Gegen Würgers Roman "Stella" über die Jüdin Stella Goldschlag werden rechtliche Schritte geprüft. Der Anwalt der Erben von Stella Goldschlag sieht die Persönlichkeitsrechte der Jüdin verletzt. Und er fordert, bestimmte Stellen im Roman zu schwärzen und ihn bis dahin nicht mehr zu verkaufen.
Nicht "problembewusst gearbeitet"
Bei der Frage, wo die Grenzen der Literatur liegen, argumentiert Julika Griem im Deutschlandfunk-Interview aber nicht juristisch. Die Literaturwissenschaftlerin und Direktorin des Kulturwissenschaftlichen Instituts in Essen kennt Takis Würger als historisch informierten Schriftsteller. Daher blickt sie besonders genau auf den Stil und die Machart seines Textes.
Ihr Urteil: Der Roman sei deprimierend schlecht. Seine Machart sei schnell zu durchschauen: Ein heutiges Publikum abholen mit möglichst starken Reflexen. Historisierende Kulissen würden hin und her geschoben. Der Vorwurf: Der Autor habe nicht problembewusst mit seinem historischen Material gearbeitet, von dem sein Roman lebe.
Sorgfalt gefragt
Gerade beim Thema Kollaboration und Denunziation von Juden während der NS-Verfolgung fordert Griem einen hohen Anspruch an Authentizität und historischer Information. Griem mahnt: Sensibilitäten ändern sich: Es könnten immer weniger Zeitzeugen eine Art Gegeninstanz zu solch freierer Stoff-Behandlung bilden.

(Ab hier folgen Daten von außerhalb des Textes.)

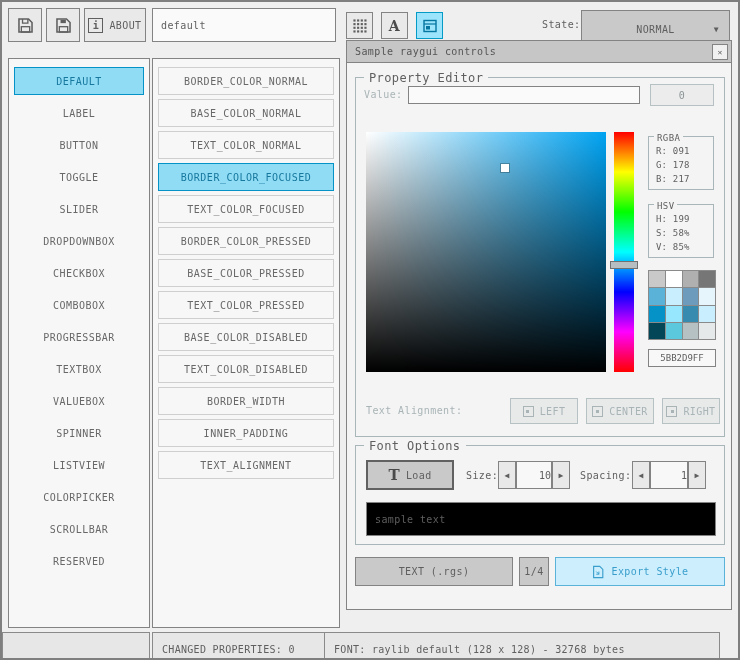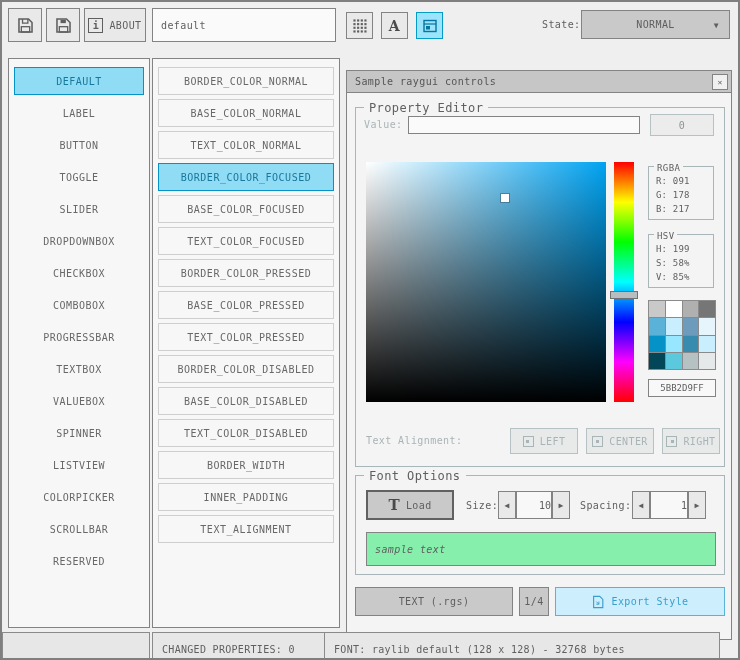--- a/index.html
+++ b/index.html
@@ -15,21 +15,21 @@
   .lbl-disabled{color:#a9b4b6}
   input.box{position:absolute;border:1px solid #838383;background:#fafafa;color:#5f5f5f;
        font-family:inherit;font-size:10px;letter-spacing:.4px;padding:0 8px;outline:none}
   
   .panel{position:absolute;border:1px solid #838383;background:#f7f7f7;padding-top:4px;overflow:hidden}
   .list-item{height:28px;margin:4px 5px 0;display:flex;align-items:center;justify-content:center;
        font-size:10px;letter-spacing:.5px;color:#686868;cursor:pointer;border:1px solid transparent}
   .props .list-item{border:1px solid #cfcfcf}
   .list-item.selected{background:#91dcf5;border:1px solid #0492c7;color:#17789e}
   
-  .window{position:absolute;left:346px;top:70px;width:386px;height:570px;background:#f4f4f4;border:1px solid #838383}
+  .window{position:absolute;left:346px;top:40px;width:386px;height:570px;background:#f4f4f4;border:1px solid #838383}
   .titlebar{position:absolute;left:0;top:0;right:0;height:22px;background:#c6c6c6;border-bottom:1px solid #838383;
        display:flex;align-items:center;padding:0 8px;font-size:10px;color:#555;letter-spacing:.4px}
   .close-btn{position:absolute;right:3px;top:3px;width:16px;height:16px;border:1px solid #838383;background:#f0f0f0;
        display:flex;align-items:center;justify-content:center;font-size:8px;color:#5f5f5f;cursor:pointer}
   .groupbox{position:absolute;border:1px solid #a9b6b9}
   .gb-title{position:absolute;top:-7px;left:8px;background:#f4f4f4;padding:0 5px;font-size:12px;color:#5f5f5f;letter-spacing:.4px;white-space:nowrap}
   .mini .gb-title{font-size:9px;top:-6px;left:5px;padding:0 3px}
   .mini{font-size:9px;line-height:14px;padding:7px 10px 3px 7px;color:#5f5f5f;letter-spacing:.2px}
   .dis-input{position:absolute;border:1px solid #b5c1c2;background:#e8eaea}
   
@@ -112,21 +112,21 @@
       <span class="serifT" style="font-size:14px">A</span>
     </div>
     <div class="btn active-blue" style="left:416px;top:12px;width:27px;height:27px">
       <svg width="16" height="16" viewBox="0 0 16 16">
         <rect x="2" y="2.5" width="12" height="11" fill="none" stroke="#0476a0" stroke-width="1.4"></rect>
         <line x1="2" y1="6" x2="14" y2="6" stroke="#0476a0" stroke-width="1.2"></line>
         <rect x="4" y="8" width="4" height="3.5" fill="#0476a0"></rect>
       </svg>
     </div>
     <span class="lbl" style="left:542px;top:19px">State:</span>
-    <div class="btn btn-dark" style="left:581px;top:10px;width:149px;height:29px">
+    <div class="btn btn-dark" style="left:581px;top:10px;width:149px;height:38px">
       <span>NORMAL</span>
       <span class="dd-arrow">▼</span>
     </div>
   </div>
 
   <div class="panel controls" style="left:8px;top:58px;width:142px;height:570px">
 
   <div class="list-item selected">
         <span>DEFAULT</span>
       </div>
@@ -185,36 +185,30 @@
       <div class="list-item">
         <span>BASE_COLOR_NORMAL</span>
       </div>
       <div class="list-item">
         <span>TEXT_COLOR_NORMAL</span>
       </div>
       <div class="list-item selected">
         <span>BORDER_COLOR_FOCUSED</span>
       </div>
       <div class="list-item">
-        <span>BASE_COLOR_FOCUSED</span>
-      </div>
-      <div class="list-item">
         <span>TEXT_COLOR_FOCUSED</span>
       </div>
       <div class="list-item">
         <span>BORDER_COLOR_PRESSED</span>
       </div>
       <div class="list-item">
         <span>BASE_COLOR_PRESSED</span>
       </div>
       <div class="list-item">
         <span>TEXT_COLOR_PRESSED</span>
-      </div>
-      <div class="list-item">
-        <span>BORDER_COLOR_DISABLED</span>
       </div>
       <div class="list-item">
         <span>BASE_COLOR_DISABLED</span>
       </div>
       <div class="list-item">
         <span>TEXT_COLOR_DISABLED</span>
       </div>
       <div class="list-item">
         <span>BORDER_WIDTH</span>
       </div>
@@ -332,21 +326,21 @@
       <div class="btn spin-btn" style="left:276px;top:15px;width:18px;height:28px">
         <span>◀</span>
       </div>
       <div class="spin-val" style="left:294px;top:15px;width:38px;height:28px">
         <span>1</span>
       </div>
       <div class="btn spin-btn" style="left:332px;top:15px;width:18px;height:28px">
         <span>▶</span>
       </div>
 
-      <input class="box" style="left: 10px; top: 56px; width: 350px; height: 34px; background: #86efac; font-style: italic;" value="sample text">
+      <input class="box" style="left: 10px; top: 56px; width: 350px; height: 34px; background: #000000;" value="sample text">
     </div>
 
     <div class="btn btn-dark" style="left:8px;top:516px;width:158px;height:29px">
       <span>TEXT (.rgs)</span>
     </div>
     <div class="btn btn-dark" style="left:172px;top:516px;width:30px;height:29px">
       <span>1/4</span>
     </div>
     <div class="btn export-btn" style="left:208px;top:516px;width:170px;height:29px">
       <svg width="14" height="14" viewBox="0 0 16 16">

Daher sei bei den Autoren umso mehr Sorgfalt gefragt. Verharmlosung und Vereinseitigung seien problematisch. Julika Griem zieht da eine Parallele zu der hitzigen Diskussion über die deutsche Serie "Unsere Mütter, unsere Väter". Die Frage "Darf man das?" wurde schon damals gestellt.